Transcribe the following reflection on Go Ask Alice in full, word for word and with the same punctuation.

## SUPPLIED PASSAGE

╔══

As a teenager, journals offered me a private world, a world away from my loneliness in which I could dream of a truer, more realized queer self. Reading it as an adult, the sudden ending of Go Ask Alice implies the diary was in and of itself pointless (it’s better to discuss “problems … with other people”), acting only as a literal record and not as any meaningful way for the writer to find some greater self-understanding. Even the cringe-worthy and casual “See ya”—the final words in the diary before the epilogue—seem to dismiss the whole diary writing project as juvenile and futile.
There was disappointment in seeing the book end this way at 16. I didn’t buy that all teens thought their diaries were without value or insight, or that only adults could afford us kids any enhanced self-understanding.
This and other parts of Alice left me wanting more as a queer teen, like its portrayal of queerness. I remember finding some scenes of sexual experimentation titillating in the book, but its harsh views of same-sex desire (channelled by the narrator) did leave me disheartened, if also a little comforted (in a strange way).
Sexual experimentation, especially same-sex attraction, do appear as a sinful pleasure in Alice. The writer—supposedly feeling the effects of marijuana—wants to “screw with a girl” but only expects to “feel terrible” afterwards. There’s a close kinship with female friend Chris we bear witness to, as the pair briefly open a jewelry store in Berkeley, California. “Each new time is the best time and Chris feels the same way … I’ll never be able to express how really great it is.” Such moments of intimate female companionship were reassuring to me (if apparently heterosexual in nature), as I hid away with books in the school library pining for my own same-sex companion.

╚══

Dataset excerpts
╔══

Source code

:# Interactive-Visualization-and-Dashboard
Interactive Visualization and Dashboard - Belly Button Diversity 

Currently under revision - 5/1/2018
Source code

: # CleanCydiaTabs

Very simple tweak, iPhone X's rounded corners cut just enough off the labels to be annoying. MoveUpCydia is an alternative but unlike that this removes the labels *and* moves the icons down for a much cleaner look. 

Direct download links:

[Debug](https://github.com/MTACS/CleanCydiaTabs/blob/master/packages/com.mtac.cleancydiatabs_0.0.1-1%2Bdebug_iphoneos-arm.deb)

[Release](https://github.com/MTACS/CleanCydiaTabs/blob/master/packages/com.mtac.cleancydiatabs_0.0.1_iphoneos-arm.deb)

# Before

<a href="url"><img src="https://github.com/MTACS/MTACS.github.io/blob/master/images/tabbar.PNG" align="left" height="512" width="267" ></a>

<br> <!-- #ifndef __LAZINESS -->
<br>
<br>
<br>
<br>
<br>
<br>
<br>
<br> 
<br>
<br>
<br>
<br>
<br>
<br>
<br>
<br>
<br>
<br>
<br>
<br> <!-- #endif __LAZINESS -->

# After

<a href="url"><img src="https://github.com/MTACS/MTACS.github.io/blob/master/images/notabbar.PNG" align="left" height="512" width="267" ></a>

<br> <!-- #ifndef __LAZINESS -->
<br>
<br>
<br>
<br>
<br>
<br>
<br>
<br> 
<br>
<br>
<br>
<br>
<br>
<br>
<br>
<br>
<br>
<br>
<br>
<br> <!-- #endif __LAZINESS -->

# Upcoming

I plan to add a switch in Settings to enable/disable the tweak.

╚══

## TASK OUTPUT
As a teenager, journals offered me a private world, a world away from my loneliness in which I could dream of a truer, more realized queer self. Reading it as an adult, the sudden ending of Go Ask Alice implies the diary was in and of itself pointless (it’s better to discuss “problems … with other people”), acting only as a literal record and not as any meaningful way for the writer to find some greater self-understanding. Even the cringe-worthy and casual “See ya”—the final words in the diary before the epilogue—seem to dismiss the whole diary writing project as juvenile and futile.
There was disappointment in seeing the book end this way at 16. I didn’t buy that all teens thought their diaries were without value or insight, or that only adults could afford us kids any enhanced self-understanding.
This and other parts of Alice left me wanting more as a queer teen, like its portrayal of queerness. I remember finding some scenes of sexual experimentation titillating in the book, but its harsh views of same-sex desire (channelled by the narrator) did leave me disheartened, if also a little comforted (in a strange way).
Sexual experimentation, especially same-sex attraction, do appear as a sinful pleasure in Alice. The writer—supposedly feeling the effects of marijuana—wants to “screw with a girl” but only expects to “feel terrible” afterwards. There’s a close kinship with female friend Chris we bear witness to, as the pair briefly open a jewelry store in Berkeley, California. “Each new time is the best time and Chris feels the same way … I’ll never be able to express how really great it is.” Such moments of intimate female companionship were reassuring to me (if apparently heterosexual in nature), as I hid away with books in the school library pining for my own same-sex companion.